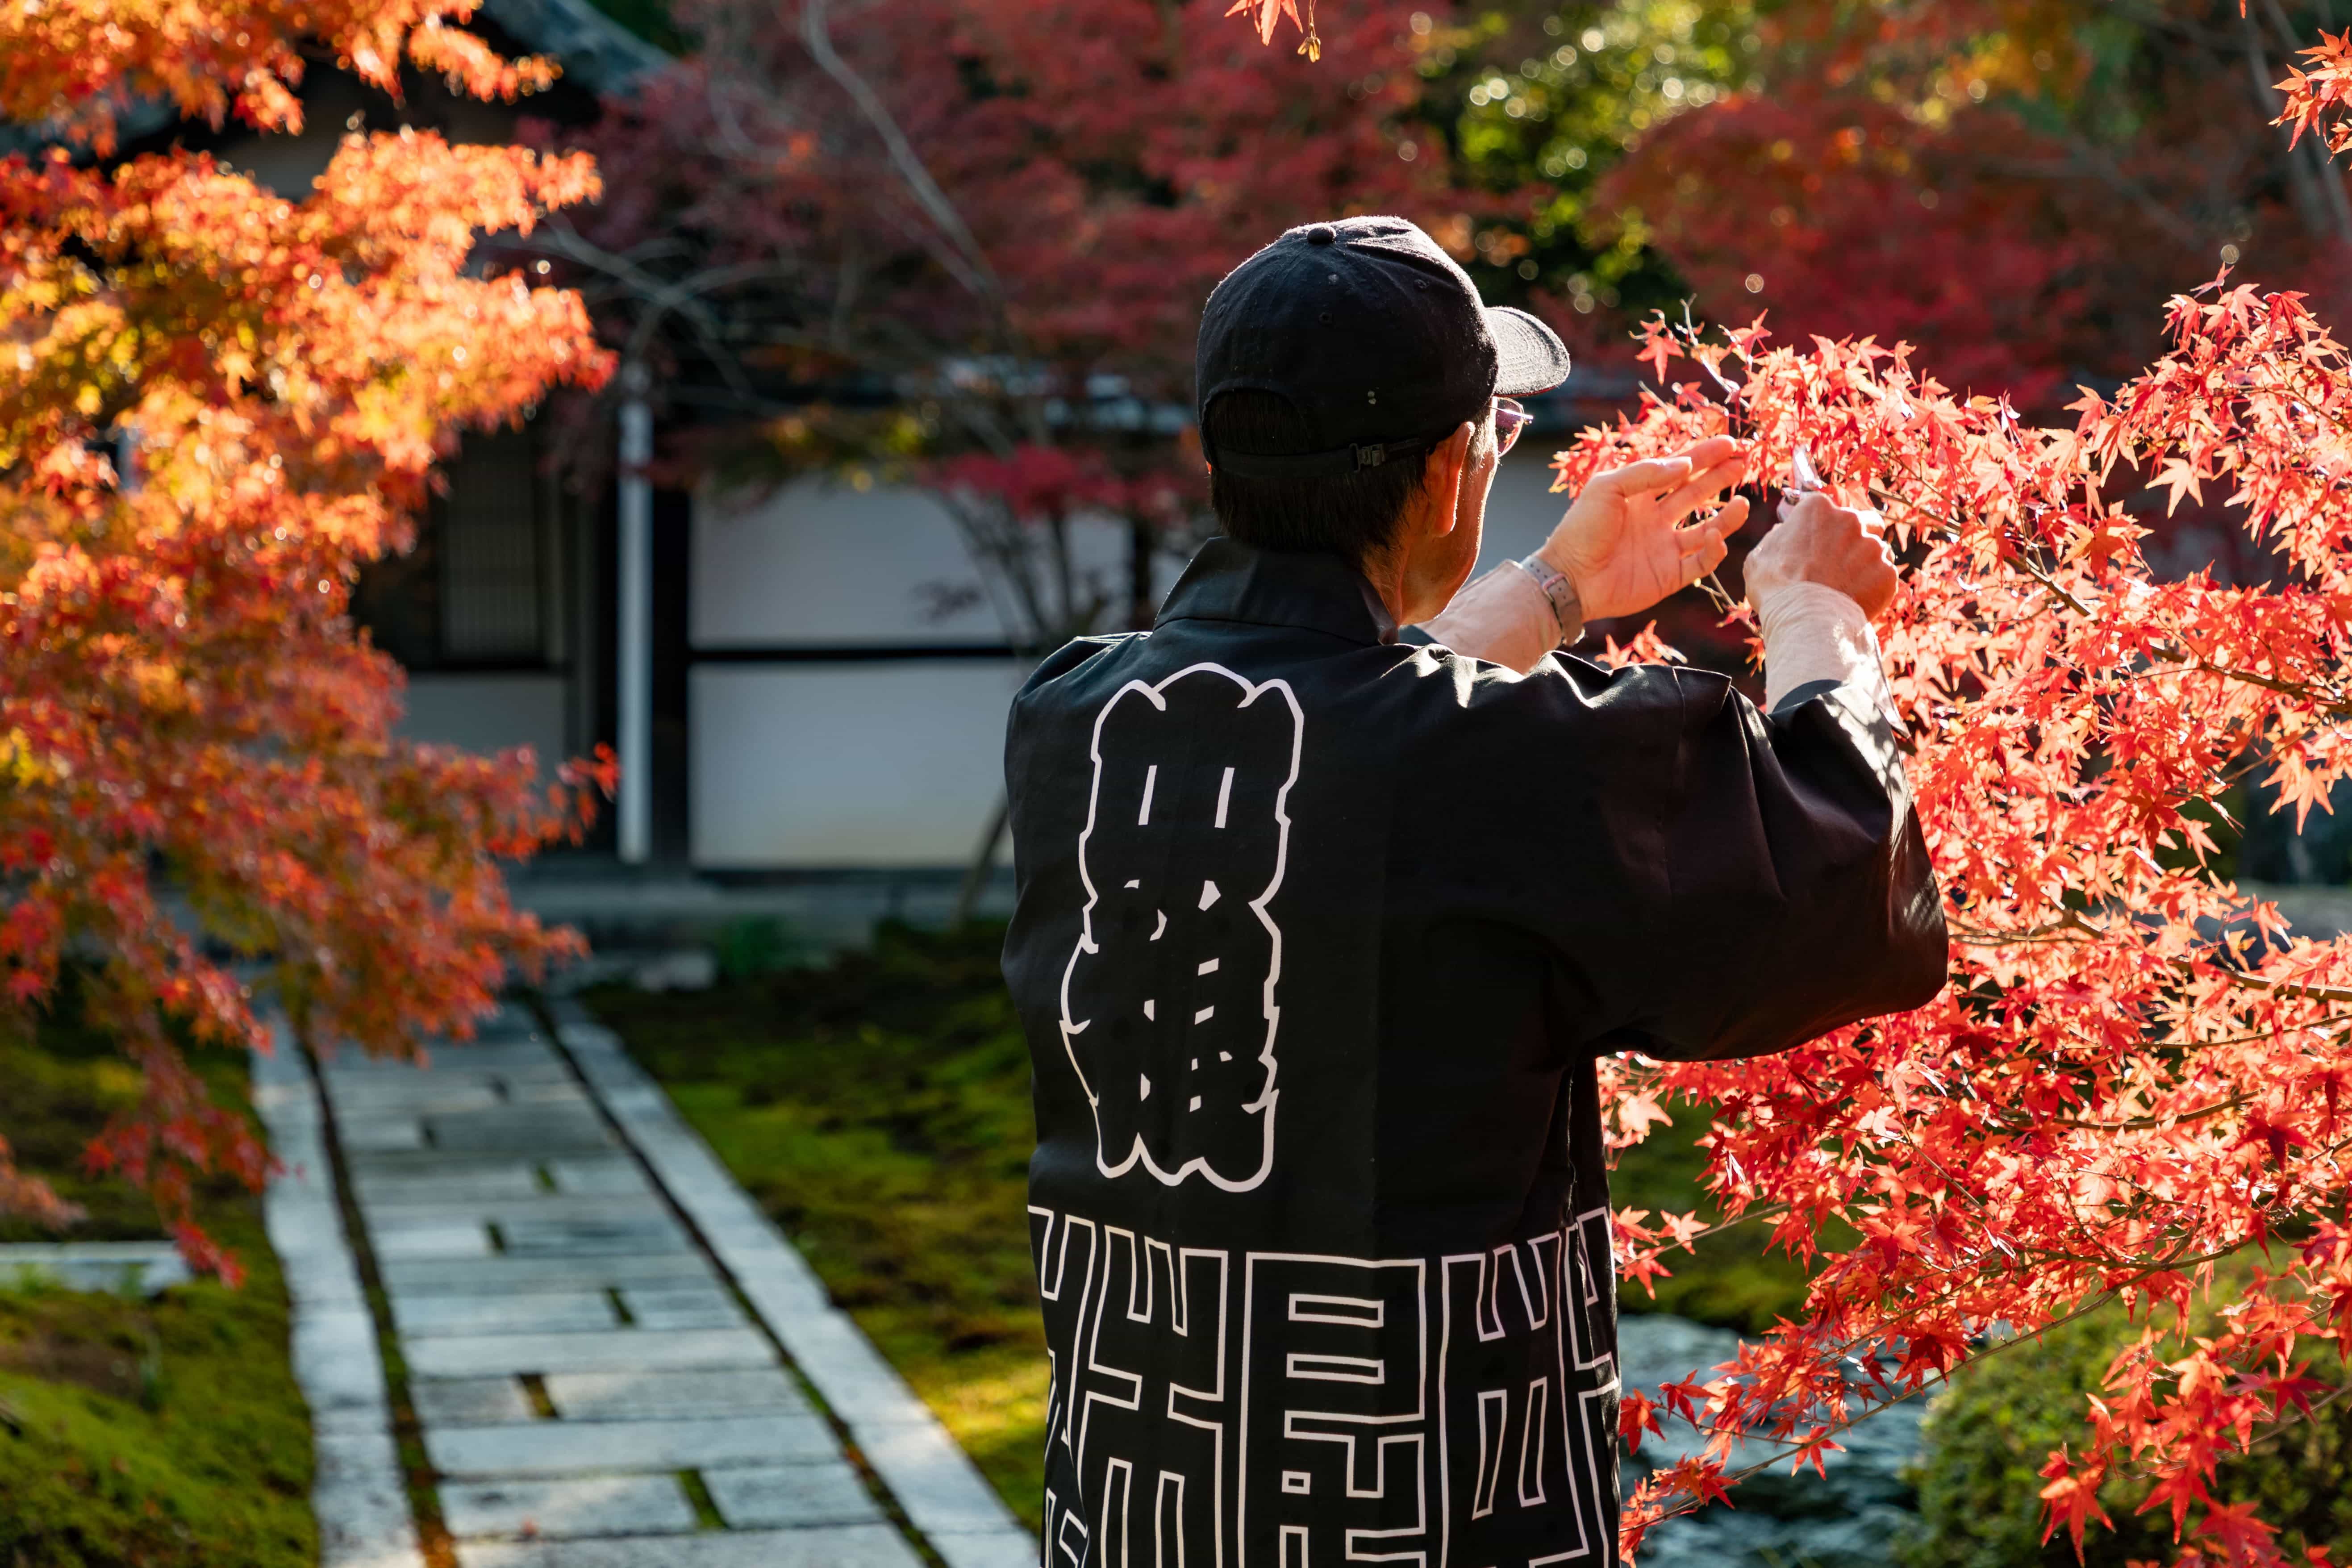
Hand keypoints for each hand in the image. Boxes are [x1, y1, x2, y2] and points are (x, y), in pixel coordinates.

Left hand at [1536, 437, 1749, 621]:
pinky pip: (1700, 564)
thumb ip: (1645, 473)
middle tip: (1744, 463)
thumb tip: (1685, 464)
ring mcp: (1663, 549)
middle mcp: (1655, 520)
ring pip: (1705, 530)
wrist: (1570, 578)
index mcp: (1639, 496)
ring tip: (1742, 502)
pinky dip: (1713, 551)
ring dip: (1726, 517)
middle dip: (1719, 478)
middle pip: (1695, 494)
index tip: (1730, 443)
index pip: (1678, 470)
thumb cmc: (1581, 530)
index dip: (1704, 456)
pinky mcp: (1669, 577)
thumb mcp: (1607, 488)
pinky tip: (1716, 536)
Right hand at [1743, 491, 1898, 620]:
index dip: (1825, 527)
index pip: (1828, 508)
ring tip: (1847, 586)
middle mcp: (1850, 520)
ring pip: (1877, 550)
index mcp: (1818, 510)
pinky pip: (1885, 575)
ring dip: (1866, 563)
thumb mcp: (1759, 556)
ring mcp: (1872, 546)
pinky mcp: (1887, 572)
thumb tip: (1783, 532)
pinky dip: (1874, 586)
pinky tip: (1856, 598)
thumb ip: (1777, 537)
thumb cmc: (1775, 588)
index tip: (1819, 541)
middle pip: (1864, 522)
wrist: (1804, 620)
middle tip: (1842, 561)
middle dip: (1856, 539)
········
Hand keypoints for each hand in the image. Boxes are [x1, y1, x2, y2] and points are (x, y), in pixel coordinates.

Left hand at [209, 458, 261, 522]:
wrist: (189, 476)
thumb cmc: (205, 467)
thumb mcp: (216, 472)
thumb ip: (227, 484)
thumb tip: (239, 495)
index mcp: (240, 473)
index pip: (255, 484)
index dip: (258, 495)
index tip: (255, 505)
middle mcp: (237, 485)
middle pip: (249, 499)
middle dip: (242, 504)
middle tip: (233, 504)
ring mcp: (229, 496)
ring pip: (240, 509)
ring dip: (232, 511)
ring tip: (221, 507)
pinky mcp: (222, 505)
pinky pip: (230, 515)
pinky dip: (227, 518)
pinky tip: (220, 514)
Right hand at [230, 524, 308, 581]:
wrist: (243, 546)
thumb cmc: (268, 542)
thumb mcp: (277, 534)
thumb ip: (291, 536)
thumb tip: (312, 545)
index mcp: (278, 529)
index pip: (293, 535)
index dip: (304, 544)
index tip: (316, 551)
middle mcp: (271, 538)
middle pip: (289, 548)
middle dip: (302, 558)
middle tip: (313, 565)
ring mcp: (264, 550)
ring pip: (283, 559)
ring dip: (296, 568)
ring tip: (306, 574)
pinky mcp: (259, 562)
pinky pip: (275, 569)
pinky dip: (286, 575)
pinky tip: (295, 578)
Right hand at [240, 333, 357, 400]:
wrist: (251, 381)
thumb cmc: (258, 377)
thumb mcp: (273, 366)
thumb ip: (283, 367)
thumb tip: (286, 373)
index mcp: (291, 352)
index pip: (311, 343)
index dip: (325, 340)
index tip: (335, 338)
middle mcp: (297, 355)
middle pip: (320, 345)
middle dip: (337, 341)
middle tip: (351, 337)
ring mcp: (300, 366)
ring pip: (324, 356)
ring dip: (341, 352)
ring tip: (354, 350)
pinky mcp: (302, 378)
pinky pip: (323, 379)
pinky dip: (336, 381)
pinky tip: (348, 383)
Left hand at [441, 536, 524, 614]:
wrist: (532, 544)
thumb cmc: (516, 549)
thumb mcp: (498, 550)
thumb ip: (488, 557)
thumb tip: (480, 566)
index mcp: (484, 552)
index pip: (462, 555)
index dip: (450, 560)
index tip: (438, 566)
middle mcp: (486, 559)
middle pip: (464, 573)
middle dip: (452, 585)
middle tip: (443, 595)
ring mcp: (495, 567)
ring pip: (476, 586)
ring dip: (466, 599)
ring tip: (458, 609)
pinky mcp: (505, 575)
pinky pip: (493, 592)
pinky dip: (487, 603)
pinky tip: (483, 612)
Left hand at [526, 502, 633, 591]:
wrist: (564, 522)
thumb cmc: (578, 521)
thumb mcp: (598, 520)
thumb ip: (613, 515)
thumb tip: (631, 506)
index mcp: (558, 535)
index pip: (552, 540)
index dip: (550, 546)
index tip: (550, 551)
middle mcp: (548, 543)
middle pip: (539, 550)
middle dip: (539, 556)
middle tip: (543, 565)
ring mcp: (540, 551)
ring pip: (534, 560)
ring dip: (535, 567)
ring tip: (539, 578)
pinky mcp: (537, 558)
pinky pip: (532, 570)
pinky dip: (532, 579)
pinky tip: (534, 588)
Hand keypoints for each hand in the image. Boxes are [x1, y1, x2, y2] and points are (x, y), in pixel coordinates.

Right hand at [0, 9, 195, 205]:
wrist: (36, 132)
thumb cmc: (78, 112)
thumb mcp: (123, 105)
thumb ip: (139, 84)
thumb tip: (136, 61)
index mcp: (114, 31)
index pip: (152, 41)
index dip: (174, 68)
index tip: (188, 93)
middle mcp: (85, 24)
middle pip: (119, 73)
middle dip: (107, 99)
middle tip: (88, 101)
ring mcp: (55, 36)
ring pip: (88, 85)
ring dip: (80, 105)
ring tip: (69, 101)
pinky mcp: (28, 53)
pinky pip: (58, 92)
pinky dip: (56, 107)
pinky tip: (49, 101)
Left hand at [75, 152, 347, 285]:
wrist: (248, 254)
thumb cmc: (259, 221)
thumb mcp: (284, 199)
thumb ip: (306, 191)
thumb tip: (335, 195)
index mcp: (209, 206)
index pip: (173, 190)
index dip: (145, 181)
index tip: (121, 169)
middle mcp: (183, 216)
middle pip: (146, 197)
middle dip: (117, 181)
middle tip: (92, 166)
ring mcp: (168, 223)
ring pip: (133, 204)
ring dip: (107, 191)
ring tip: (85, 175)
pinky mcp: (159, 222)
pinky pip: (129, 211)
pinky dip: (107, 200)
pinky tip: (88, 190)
········
AIM OF THE EXERCISE — Locate the word "hand" in the records above, and return each line that has it.

WRITTEN RESPONSE —
Hand keypoints for each hand in the image. Boxes are [x1, y1, x2, y2] and points are (x, y), in pixel coordinates.
Left hand at [1536, 437, 1749, 621]:
Right hand at [1743, 491, 1898, 620]:
Hand keypoints for each hand in the image. Boxes are [x1, y1, x2, y2] and points are (x, y), in pixel coordinates.
Left hand at [209, 458, 261, 522]:
Right hand at [230, 524, 308, 581]:
Right hand at [240, 333, 357, 400]:
Left hand at [441, 536, 524, 614]:
Left hand at [526, 502, 633, 591]:
Hand keypoints for each hand in the image. Boxes are [x1, y1, x2, y2] and points are (x, y), in pixel coordinates.
Right hand at [0, 9, 195, 205]:
Left hand at [75, 152, 347, 285]:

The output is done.